Influence of Linker Design on the Stability, Folding, and Assembly of Tethered Collagen-Mimetic Peptides
Abstract
Covalently tethered collagen-mimetic peptides (CMPs) serve as synthetically programmable molecules for studying the collagen triple helix fold. Tethered CMPs, which overcome limitations that are inherent to their non-tethered counterparts (e.g., decreased stability, concentration-dependent folding, and slow folding kinetics), are constructed using a variety of templating strategies. Despite the plethora of reports of tethered CMPs in literature, there has been little exploration in determining the effects that the linker region, which connects the CMP sequence to the trivalent scaffold, has on the stability and assembly of tethered CMP triple helices. Here, we systematically study the influence of linker length and composition on the stability, folding, and assembly of covalently tethered CMPs. We synthesized a family of tethered CMPs comprising pegylated linkers of different lengths (CTH-PEG2, CTH-PEG4, CTH-PEG6) to assess how linker length influences the properties of CMP triple helices.

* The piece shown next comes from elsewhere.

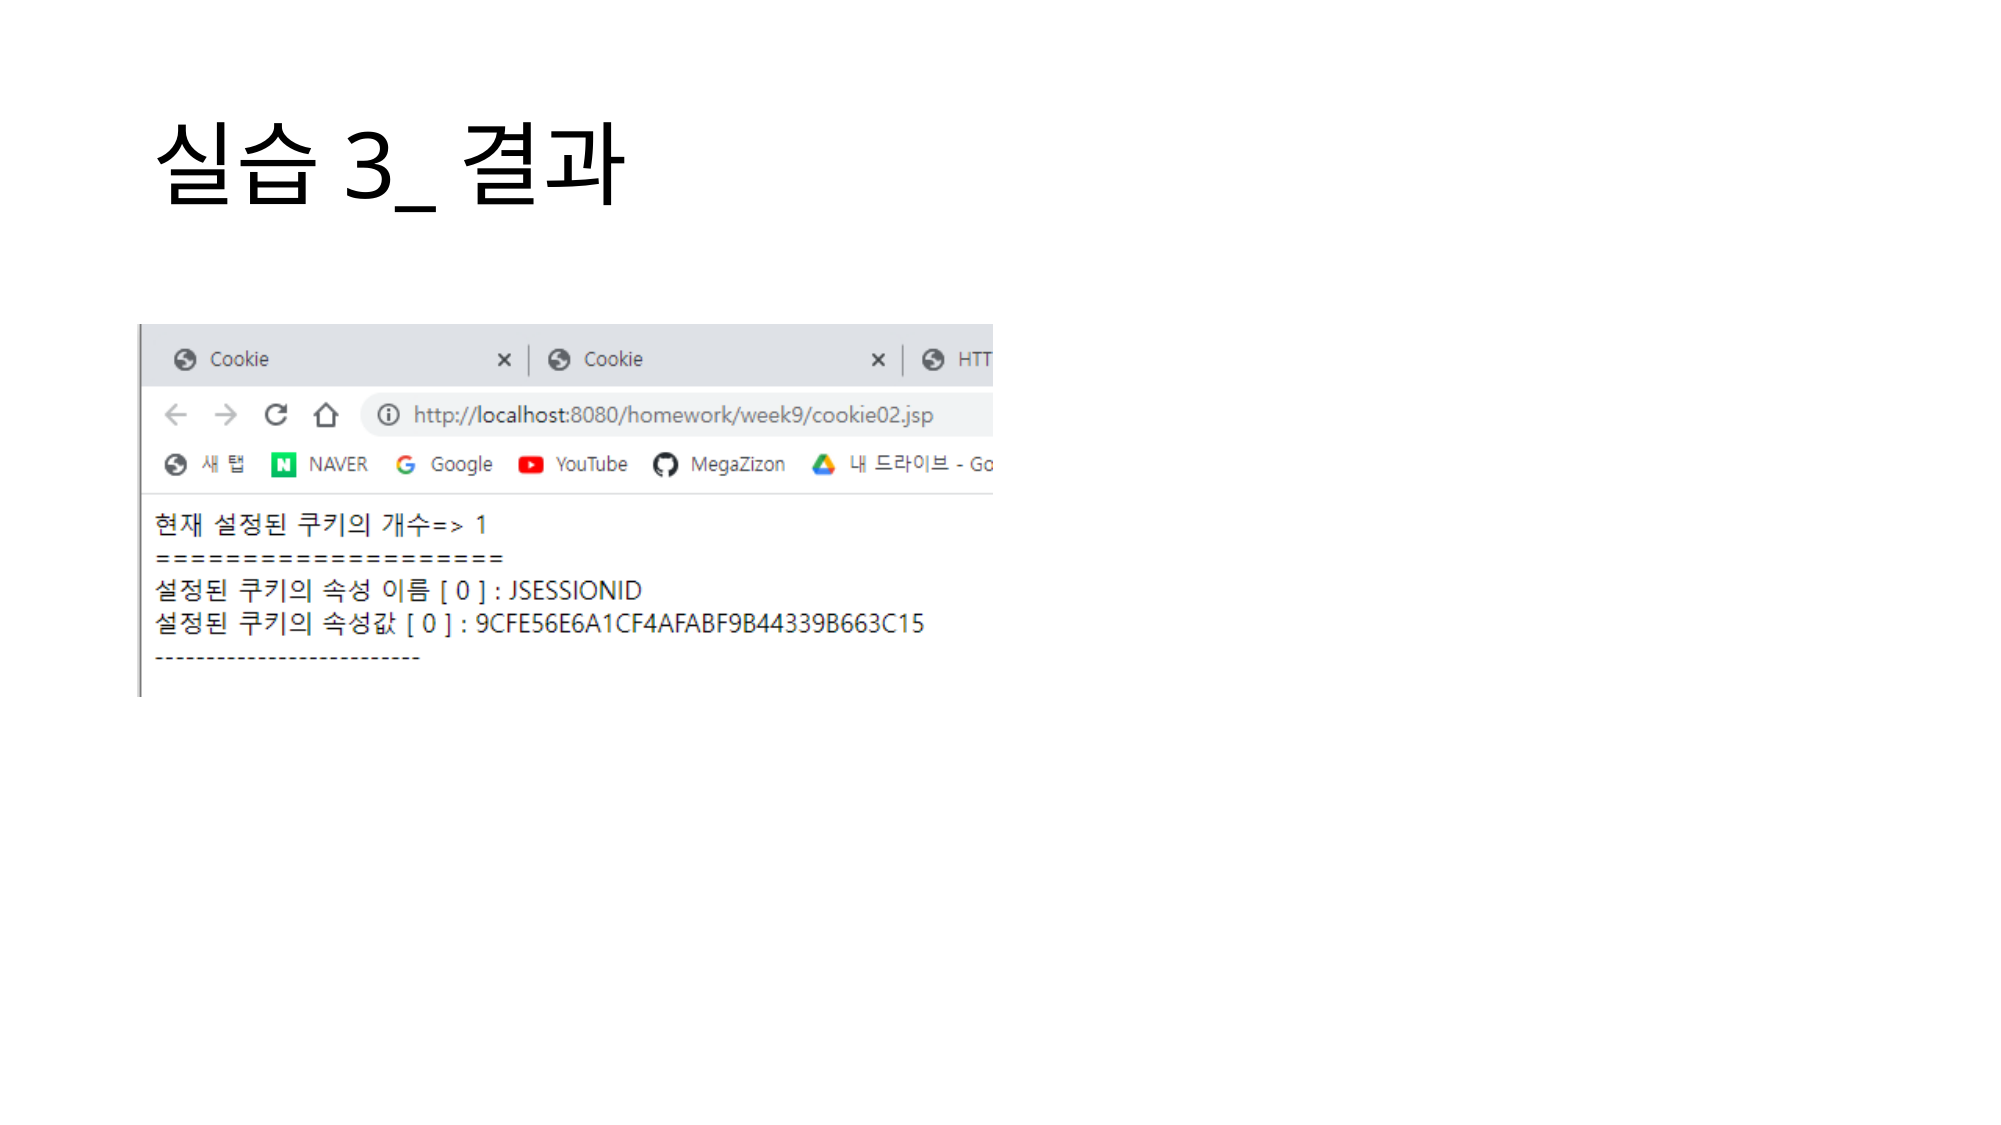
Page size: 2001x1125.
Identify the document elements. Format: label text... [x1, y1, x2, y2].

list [137, 324, 993, 697]
title 실습3_결과 [137, 59, 1863, 278]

Moreover, we synthesized tethered CMPs comprising hydrophobic (CTH-HEX) and peptide-based linkers (CTH-GSG). All tethered CMPs possess a triblock sequence architecture that directs the assembly of resulting triple helices into nanostructures. Transmission electron microscopy (TEM) and atomic force microscopy (AFM) confirm that tethered CMPs assemble into nanosheets and nanoribbons. Circular dichroism (CD) spectroscopy reveals that increasing the length of the flexible linker systematically decreases the thermal stability of tethered CMP triple helices and alters their folding kinetics. Furthermore, CD data of CTH-HEX and CTH-GSG indicate that linker composition can play a role, though limited, in influencing the stability and folding properties of CMP triple helices. The presented work highlights how tuning the linker design – both length and composition – serves as a facile route towards fine-tuning the properties of CMP triple helices and their assemblies without perturbing the CMP sequence architecture, and will provide guidance to future researchers in choosing appropriate linkers for their own applications.